I watched Mystic River last night. I figured since I was already in a jacked up mood, might as well make the most of it instead of bringing myself down when I'd gotten back up. I have much to say about this movie (and the novel from which it was adapted) and the first is that it actually PERKED ME UP. It's sick, but true. I guess it just put everything right back into perspective - none of my nearest and dearest are dead in a ditch somewhere, so everything is peaches.
Anyway, it is an EXCELLENT read. I was already a fan of Dennis Lehane, but I put off reading this one because I had a tinkling of what the subject matter was, and kidnapping with a side order of sexual abuse is never my cup. Neither is brutal and needless murder of the innocent. Being a religious freak about reading the book first, I also couldn't let myself see the movie (released 2003). Plus, Sean Penn puts me off a little. Not a big fan. I will get back to that.
Let me start in on the movie by saying how I want to meet Clint Eastwood and shake his hand for how he handled this story. He did an awesome job, and the script was nearly word-for-word the novel. The one complaint I have is that they cut some really important characterization of the Laura Linney character, which builds up and gives a lot more weight to the final scene between her and Penn. I really would have liked to Linney sink her teeth into what Lehane gave the character, because she's got a good grasp on coldness that you still kind of like.
Secondly, Tim Robbins. Wow. I know every critic states that Sean Penn is the emotional center, and I will get back to that. But I think that Tim Robbins had a harder job in this film. First, his physical size was something that he had to work around, or overcome, in order to make his portrayal even get off the ground. In the book, he is a small child/man, which is why people feel free to abuse or ignore him. From Tim Robbins's posture in the film, I read it almost as though after becoming invisible to everyone after the abuse because they don't want to deal with what happened to him, he begins to WANT to be invisible, and he rounds his shoulders and hangs his head in such a way that he's not so much hiding as disappearing into himself. And the way he talks - watch how his lips hardly move to attract as little attention to the fact that he's speaking. AWESOME. The other difficult job was the fine line he had to tread between being the victim and the possible victimizer. He has to constantly tread between making us feel sorry for him and making us feel afraid of him.
Now, on to Sean Penn. Let me repeat that I've never been a fan, really. He strikes me as kind of a punk. I say that Tim Robbins has the harder job because an angry, violent Sean Penn is not so hard for me to buy into. HOWEVER. He did things here that should force the Academy to start a new category of Best Portrayal of Parental Love or something along that line. There are three or four stand-out scenes which you will know when you see it.

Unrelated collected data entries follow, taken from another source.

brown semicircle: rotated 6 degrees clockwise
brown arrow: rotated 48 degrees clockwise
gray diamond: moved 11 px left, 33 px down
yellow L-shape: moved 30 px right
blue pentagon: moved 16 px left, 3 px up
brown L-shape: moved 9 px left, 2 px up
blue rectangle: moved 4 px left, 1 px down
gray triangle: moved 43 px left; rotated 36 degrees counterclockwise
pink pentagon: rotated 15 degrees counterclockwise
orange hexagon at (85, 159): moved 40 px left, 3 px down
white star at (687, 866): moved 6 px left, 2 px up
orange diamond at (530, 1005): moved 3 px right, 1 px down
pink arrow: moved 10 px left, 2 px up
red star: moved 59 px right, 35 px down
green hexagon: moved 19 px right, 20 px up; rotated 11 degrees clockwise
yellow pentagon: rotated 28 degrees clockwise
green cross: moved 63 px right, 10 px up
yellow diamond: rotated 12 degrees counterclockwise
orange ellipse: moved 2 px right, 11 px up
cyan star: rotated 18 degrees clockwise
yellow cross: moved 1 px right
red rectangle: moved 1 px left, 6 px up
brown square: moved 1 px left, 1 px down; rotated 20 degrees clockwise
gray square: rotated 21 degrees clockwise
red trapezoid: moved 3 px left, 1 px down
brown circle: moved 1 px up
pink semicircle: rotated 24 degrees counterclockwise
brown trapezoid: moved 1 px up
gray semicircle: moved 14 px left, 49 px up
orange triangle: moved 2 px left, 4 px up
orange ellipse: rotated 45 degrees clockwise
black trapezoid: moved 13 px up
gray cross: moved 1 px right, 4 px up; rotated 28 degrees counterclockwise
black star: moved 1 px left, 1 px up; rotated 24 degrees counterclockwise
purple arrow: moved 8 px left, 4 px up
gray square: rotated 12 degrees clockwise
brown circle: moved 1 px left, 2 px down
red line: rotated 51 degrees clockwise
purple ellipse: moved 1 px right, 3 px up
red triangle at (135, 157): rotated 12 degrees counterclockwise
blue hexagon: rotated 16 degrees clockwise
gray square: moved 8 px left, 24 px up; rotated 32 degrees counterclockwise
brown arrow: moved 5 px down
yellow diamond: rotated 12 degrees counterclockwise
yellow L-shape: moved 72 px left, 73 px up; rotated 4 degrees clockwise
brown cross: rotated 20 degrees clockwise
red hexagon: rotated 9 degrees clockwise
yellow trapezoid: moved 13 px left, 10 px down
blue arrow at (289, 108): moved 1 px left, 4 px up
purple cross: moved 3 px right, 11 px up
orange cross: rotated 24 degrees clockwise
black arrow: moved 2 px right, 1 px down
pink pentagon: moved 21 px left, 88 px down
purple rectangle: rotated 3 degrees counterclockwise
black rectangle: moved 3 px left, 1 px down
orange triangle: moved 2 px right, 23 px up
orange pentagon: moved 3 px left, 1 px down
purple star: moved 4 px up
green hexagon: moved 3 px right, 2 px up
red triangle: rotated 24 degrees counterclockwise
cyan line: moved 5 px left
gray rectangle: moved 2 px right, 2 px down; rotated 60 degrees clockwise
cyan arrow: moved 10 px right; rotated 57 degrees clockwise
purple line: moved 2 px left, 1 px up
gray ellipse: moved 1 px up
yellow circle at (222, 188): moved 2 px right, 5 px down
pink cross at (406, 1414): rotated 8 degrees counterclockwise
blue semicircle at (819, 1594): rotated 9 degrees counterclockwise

But the trickier thing is all the stuff he holds back. He's wound so tight around his pain: moderating it for the sake of his surviving daughters, for the sake of getting all the details right for his murdered daughter, and for the sake of keeping it together so he can fuck the murderer's shit up and walk away without prison time. Watch the scene where his asshole father-in-law gives him some ill-advised instruction on how to handle his grief. If you closed your eyes, you could hear how badly Sean wants to punch him in the throat. I tell you, in every scene Penn beat me down again and again until I started screaming mentally, "OKAY SEAN I GET IT YOU'RE AN AWESOME FUCKING ACTOR NOW STOP PUNCHING ME IN THE LOVE SAC OR I'M GONNA VOMIT!"
I'm sure he'll sleep better at night now that he's won my respect.